Phenotype Cross-Links
The sister phenotype: midlife women with reassuring numbers and underestimated risk.
The downstream consequence of unrecognized metabolic risk in women.
Triglycerides, HDL decline, and ApoB discordance — where this trajectory leads.
When insulin resistance becomes the central driver.
When high HDL-C misleads and protection fails.
Seeing disease before symptoms.
The Bottom Line
Pregnancy complications are not footnotes.
They are early warnings — offering a rare window to identify and modify cardiovascular risk decades before events occur.

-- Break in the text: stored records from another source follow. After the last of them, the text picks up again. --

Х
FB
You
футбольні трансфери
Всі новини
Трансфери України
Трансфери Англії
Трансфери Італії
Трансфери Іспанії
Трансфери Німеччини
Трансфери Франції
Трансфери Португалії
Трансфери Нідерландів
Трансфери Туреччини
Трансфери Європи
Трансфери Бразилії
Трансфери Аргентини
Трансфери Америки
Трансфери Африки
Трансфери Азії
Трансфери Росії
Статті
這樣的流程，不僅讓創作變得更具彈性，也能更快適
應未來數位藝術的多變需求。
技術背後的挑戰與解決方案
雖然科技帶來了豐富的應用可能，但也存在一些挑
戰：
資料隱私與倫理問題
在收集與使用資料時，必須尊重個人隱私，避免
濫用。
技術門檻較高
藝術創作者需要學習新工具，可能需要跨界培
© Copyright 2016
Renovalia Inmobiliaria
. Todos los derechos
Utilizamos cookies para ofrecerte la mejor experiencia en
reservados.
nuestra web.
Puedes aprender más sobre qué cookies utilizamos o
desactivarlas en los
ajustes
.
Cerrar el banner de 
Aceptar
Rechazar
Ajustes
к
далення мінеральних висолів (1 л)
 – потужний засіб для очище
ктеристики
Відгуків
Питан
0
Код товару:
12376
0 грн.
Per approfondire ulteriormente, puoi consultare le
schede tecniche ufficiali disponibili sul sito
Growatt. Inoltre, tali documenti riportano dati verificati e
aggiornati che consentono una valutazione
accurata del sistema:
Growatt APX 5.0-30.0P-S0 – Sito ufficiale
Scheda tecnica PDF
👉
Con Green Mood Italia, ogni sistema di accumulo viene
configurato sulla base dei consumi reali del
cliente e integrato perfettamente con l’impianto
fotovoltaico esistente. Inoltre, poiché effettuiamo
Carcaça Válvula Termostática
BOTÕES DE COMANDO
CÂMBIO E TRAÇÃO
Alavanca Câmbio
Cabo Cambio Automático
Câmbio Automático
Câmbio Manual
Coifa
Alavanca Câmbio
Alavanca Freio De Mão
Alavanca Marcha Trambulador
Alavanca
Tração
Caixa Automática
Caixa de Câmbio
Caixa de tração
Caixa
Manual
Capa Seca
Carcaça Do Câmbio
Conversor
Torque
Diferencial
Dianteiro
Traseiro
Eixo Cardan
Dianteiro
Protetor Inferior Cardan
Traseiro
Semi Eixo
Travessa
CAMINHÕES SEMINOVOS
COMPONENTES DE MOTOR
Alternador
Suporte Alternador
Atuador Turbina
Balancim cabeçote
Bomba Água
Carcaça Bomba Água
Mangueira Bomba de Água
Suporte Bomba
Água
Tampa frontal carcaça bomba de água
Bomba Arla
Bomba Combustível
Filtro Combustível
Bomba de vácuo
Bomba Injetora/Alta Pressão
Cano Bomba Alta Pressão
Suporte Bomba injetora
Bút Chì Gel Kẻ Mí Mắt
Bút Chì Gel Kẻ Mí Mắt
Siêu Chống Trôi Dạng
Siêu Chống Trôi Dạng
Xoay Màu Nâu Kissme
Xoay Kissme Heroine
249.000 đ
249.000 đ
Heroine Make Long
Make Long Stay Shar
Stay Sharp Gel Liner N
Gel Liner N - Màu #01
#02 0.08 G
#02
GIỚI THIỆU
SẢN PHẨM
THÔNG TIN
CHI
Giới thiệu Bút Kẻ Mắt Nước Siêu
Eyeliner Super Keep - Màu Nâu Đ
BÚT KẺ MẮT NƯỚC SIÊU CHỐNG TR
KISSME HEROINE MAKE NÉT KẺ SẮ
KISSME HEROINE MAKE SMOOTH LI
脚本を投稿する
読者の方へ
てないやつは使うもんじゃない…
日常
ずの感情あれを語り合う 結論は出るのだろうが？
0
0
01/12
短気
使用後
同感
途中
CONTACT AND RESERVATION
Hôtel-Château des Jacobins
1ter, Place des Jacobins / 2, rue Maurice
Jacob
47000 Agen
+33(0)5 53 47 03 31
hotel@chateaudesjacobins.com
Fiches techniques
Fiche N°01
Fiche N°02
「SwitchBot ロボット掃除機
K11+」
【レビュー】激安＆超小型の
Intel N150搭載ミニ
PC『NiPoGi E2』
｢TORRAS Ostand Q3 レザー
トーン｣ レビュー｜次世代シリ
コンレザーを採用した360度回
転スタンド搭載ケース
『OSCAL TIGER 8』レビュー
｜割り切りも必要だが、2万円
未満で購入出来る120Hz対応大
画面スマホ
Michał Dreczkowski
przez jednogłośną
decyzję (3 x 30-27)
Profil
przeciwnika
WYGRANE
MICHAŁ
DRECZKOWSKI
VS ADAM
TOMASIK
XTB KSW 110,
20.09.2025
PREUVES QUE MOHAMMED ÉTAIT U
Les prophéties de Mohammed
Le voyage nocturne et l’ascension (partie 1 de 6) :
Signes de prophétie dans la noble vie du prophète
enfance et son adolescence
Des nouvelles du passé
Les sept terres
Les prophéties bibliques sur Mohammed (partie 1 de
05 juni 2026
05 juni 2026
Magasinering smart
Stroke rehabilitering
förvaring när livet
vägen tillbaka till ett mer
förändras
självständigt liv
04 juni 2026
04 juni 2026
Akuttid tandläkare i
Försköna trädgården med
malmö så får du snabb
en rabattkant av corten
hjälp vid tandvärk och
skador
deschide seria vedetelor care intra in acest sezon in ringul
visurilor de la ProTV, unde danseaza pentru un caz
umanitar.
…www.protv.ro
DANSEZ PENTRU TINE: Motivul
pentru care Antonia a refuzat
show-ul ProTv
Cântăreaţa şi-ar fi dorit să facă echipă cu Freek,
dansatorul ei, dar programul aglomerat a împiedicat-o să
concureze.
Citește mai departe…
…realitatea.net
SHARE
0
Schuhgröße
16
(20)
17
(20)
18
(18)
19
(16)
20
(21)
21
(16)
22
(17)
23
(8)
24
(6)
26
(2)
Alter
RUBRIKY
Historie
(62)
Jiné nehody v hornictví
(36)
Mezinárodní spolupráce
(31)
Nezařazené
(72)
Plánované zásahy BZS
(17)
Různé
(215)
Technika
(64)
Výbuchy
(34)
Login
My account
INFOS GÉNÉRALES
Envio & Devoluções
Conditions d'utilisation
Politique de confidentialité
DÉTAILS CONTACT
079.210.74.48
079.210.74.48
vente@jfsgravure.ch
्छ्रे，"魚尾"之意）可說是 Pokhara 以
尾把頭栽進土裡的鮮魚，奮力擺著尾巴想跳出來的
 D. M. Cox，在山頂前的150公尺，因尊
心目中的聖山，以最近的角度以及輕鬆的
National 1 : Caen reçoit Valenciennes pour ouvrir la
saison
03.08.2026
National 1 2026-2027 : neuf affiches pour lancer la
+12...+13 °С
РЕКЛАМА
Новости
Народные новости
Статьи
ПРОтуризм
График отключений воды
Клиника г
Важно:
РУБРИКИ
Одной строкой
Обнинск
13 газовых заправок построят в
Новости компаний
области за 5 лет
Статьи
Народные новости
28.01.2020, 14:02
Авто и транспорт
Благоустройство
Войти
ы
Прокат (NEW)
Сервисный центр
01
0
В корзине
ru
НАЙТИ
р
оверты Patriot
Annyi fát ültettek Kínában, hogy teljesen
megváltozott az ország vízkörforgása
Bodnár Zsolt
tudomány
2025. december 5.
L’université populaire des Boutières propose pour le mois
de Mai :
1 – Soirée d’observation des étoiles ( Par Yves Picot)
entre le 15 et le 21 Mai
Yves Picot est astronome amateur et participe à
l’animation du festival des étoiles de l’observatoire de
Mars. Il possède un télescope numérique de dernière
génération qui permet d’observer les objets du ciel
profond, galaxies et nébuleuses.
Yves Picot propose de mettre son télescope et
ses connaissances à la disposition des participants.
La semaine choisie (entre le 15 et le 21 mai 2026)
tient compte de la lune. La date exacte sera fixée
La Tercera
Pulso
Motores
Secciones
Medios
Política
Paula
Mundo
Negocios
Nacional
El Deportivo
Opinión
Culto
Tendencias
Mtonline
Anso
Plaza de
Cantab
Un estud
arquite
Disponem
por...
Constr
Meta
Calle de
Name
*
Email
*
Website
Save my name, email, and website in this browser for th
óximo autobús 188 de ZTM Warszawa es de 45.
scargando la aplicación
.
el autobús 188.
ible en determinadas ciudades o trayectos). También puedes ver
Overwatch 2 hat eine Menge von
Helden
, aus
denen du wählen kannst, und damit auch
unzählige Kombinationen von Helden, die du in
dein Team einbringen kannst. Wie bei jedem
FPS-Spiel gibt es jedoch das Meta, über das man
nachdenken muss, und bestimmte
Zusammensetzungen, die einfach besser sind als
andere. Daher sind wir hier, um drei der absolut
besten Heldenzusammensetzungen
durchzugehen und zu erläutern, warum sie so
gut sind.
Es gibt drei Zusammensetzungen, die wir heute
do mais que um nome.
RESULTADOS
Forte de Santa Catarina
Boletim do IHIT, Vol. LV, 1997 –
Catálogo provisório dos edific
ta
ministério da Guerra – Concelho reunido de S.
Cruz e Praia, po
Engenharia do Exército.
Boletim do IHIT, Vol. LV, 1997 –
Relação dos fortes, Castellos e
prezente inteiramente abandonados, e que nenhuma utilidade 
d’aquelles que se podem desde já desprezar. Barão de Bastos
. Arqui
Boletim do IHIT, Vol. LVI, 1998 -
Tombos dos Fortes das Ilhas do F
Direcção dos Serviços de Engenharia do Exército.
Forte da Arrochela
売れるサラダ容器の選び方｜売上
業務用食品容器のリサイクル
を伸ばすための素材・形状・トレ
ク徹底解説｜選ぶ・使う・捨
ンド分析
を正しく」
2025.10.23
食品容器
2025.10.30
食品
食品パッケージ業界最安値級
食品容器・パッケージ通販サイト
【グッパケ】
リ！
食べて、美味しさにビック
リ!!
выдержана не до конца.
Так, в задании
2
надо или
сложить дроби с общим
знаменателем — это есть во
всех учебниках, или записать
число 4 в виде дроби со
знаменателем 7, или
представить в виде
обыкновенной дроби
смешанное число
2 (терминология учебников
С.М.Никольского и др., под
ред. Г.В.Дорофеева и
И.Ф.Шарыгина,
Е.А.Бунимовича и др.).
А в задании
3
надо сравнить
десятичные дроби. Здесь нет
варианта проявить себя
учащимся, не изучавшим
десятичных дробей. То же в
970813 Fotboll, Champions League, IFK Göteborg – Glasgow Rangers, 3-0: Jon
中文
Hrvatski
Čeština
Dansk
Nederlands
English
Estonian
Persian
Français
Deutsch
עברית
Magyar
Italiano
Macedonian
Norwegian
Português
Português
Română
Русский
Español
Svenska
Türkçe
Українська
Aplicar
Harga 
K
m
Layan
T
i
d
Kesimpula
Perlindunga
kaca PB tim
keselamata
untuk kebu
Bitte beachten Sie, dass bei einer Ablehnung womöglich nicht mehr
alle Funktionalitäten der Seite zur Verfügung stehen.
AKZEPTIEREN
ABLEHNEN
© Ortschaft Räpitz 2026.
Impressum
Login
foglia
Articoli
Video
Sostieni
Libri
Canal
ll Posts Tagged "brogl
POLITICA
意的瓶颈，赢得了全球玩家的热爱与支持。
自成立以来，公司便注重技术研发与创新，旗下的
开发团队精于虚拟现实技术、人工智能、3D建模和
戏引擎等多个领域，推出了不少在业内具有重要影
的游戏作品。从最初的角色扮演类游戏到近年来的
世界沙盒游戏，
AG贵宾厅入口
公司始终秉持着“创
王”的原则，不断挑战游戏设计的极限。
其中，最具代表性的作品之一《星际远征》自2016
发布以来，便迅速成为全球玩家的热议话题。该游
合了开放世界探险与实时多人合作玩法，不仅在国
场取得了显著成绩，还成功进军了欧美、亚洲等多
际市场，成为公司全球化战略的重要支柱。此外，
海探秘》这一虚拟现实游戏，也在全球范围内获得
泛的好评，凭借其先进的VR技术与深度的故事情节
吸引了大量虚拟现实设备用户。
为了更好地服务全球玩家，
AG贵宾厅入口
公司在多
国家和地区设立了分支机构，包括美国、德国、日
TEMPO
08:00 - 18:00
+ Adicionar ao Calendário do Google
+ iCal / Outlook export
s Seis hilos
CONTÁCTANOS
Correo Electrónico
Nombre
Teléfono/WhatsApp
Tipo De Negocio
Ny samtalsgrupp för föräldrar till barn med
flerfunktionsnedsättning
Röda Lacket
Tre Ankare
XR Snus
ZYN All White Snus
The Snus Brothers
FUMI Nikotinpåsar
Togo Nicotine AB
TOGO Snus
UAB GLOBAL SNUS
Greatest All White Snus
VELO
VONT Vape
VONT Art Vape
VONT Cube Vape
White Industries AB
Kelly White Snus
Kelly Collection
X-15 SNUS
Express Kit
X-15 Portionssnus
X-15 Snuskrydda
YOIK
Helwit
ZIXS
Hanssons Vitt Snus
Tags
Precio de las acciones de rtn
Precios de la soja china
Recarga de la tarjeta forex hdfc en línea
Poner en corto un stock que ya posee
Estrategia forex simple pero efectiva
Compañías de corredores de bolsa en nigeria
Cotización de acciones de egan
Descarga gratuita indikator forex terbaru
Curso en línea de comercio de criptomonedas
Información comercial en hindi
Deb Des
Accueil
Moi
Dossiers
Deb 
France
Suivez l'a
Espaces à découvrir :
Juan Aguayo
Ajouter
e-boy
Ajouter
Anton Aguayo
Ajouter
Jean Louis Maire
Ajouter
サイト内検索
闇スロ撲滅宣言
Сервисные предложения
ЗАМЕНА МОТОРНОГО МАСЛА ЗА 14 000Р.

February 2026 Update: New evidence makes the case for postpartum cardiovascular vigilance more urgent than ever. Young adult MI deaths are rising again (Satish et al., JAHA 2026), with women bearing disproportionate mortality (3.1% vs. 2.6%) and receiving fewer procedures. The inaugural JACC Cardiovascular Statistics 2026 report (Wadhera et al.), analyzed by the Harvard Gazette, confirms that guideline-directed therapy implementation has stalled nationwide — meaning the women identified by pregnancy complications are even less likely to receive the follow-up they need. The lack of awareness and detection of these red flags during pregnancy, combined with the absence of structured long-term cardiovascular follow-up postpartum, may be directly contributing to these worsening outcomes in younger women.
Precious cargo deserves long-term protection — not reassurance alone.